Nossiter’s conclusions, based on his time logged on the campaign trail in Tennessee and on numerous interviews and other shoe-leather research, could constitute the beginning of an overdue reappraisal of this national rush to judgment.

While acknowledging that a major statewide race by an African American like Ford runs counter to the Southern tradition, Nossiter also mentions two other factors contributing to the Memphis congressman’s narrow defeat by Corker.

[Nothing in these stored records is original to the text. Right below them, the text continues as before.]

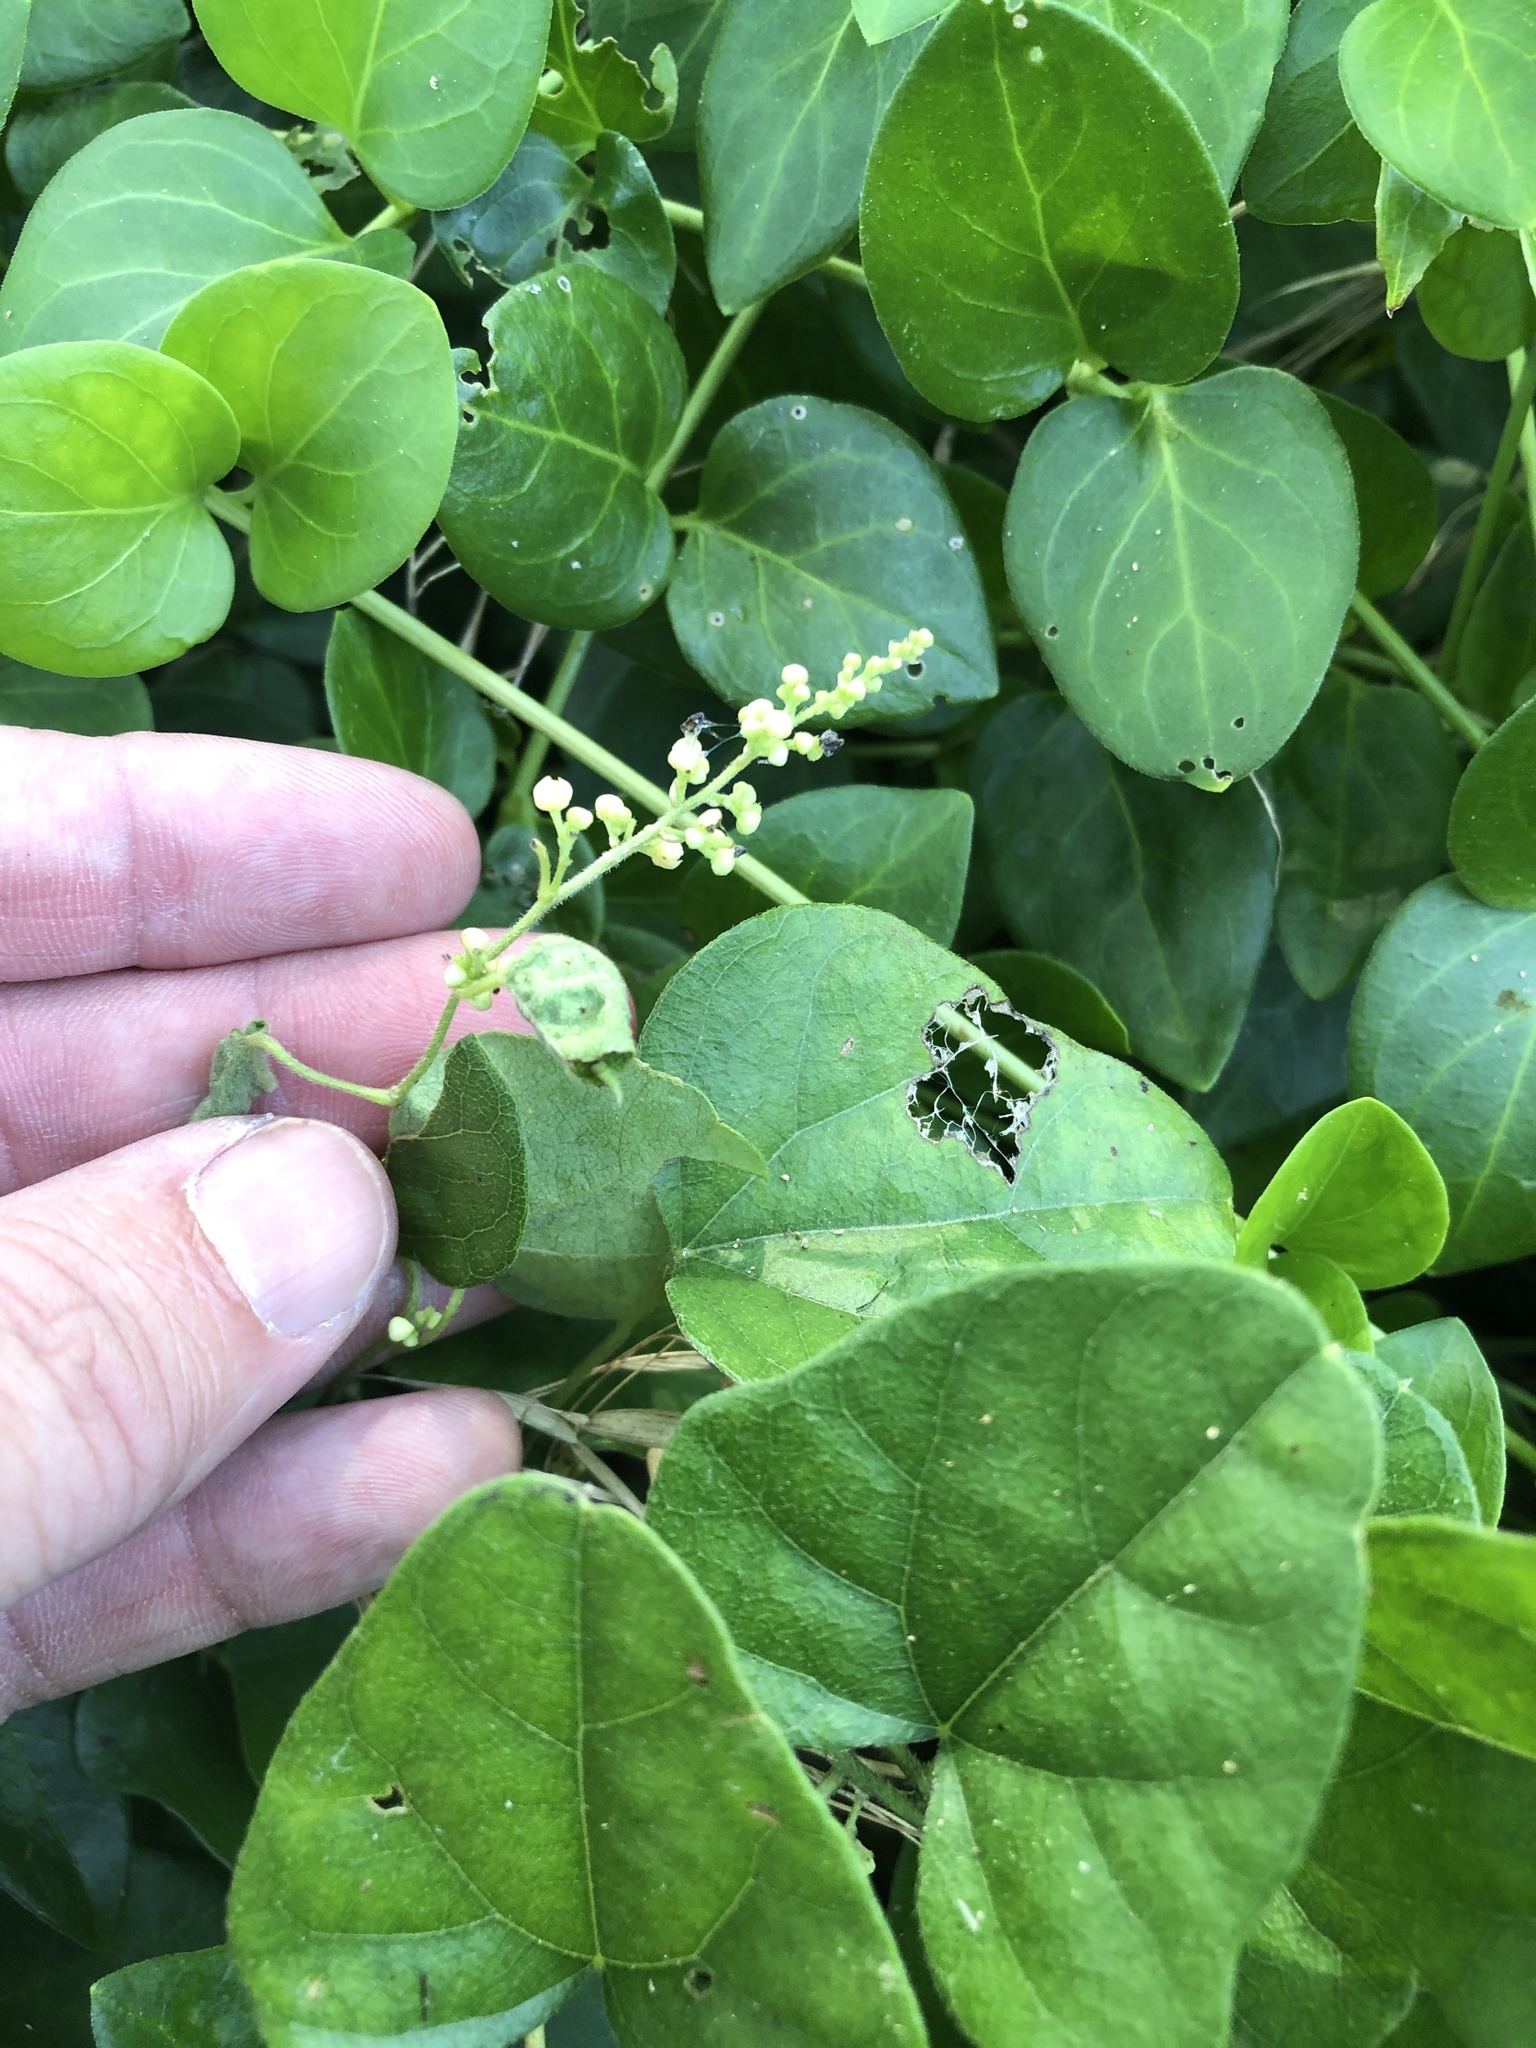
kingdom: Plantae
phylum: Tracheophyta
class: Magnoliopsida
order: Ranunculales
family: Menispermaceae
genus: Cocculus
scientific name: Cocculus carolinus
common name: Carolina moonseed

One is simply the fact that Democrats in recent years have not bothered to sustain the once-prevalent party tradition of all-out effort in every corner of our presumed “red state.” Another is the fact that, as former state Democratic chairman Will Cheek of Nashville confided to Nossiter, “The Ford name has a lot of baggage in West Tennessee.”

That amounts to a statement of the obvious, particularly when, at the time of the November 7th election, A) Uncle John Ford faced imminent trial on charges of bribery and extortion relating to his service as a state senator; B) Papa Harold Ford Sr. had uttered some indiscreet, religious-based rhetoric on behalf of his son Jake, a candidate for brother Harold Jr.’s 9th District congressional seat; and C) the aforesaid Jake Ford himself seemed determined to provoke unflattering media coverage.

Memphis pollster Berge Yacoubian confided this week that he has launched a survey of his own, focused largely on the rural West Tennessee counties where Ford’s totals ran below expectations and conspicuously less well than Governor Phil Bredesen, his Democratic ticket-mate.

“I don’t have a client for this,” explained Yacoubian. “It’s just research for its own sake.” Concentrating on the Bredesen-Ford differential in rural counties, Yacoubian hopes to establish the pecking order of five possible explanations: 1) the lack of a strong, well-financed opponent for Bredesen; 2) doubts concerning Ford’s youth and experience level; 3) race; 4) Ford family factors; and 5) none of the above.

Whatever the veteran pollster turns up (and he promises he’ll let us know), it will not write a finale to speculation as to what happened in the Senate race. It may be that no single explanation will ever be established. All we know is that Corker won and Ford lost, and we’re open-minded as to why.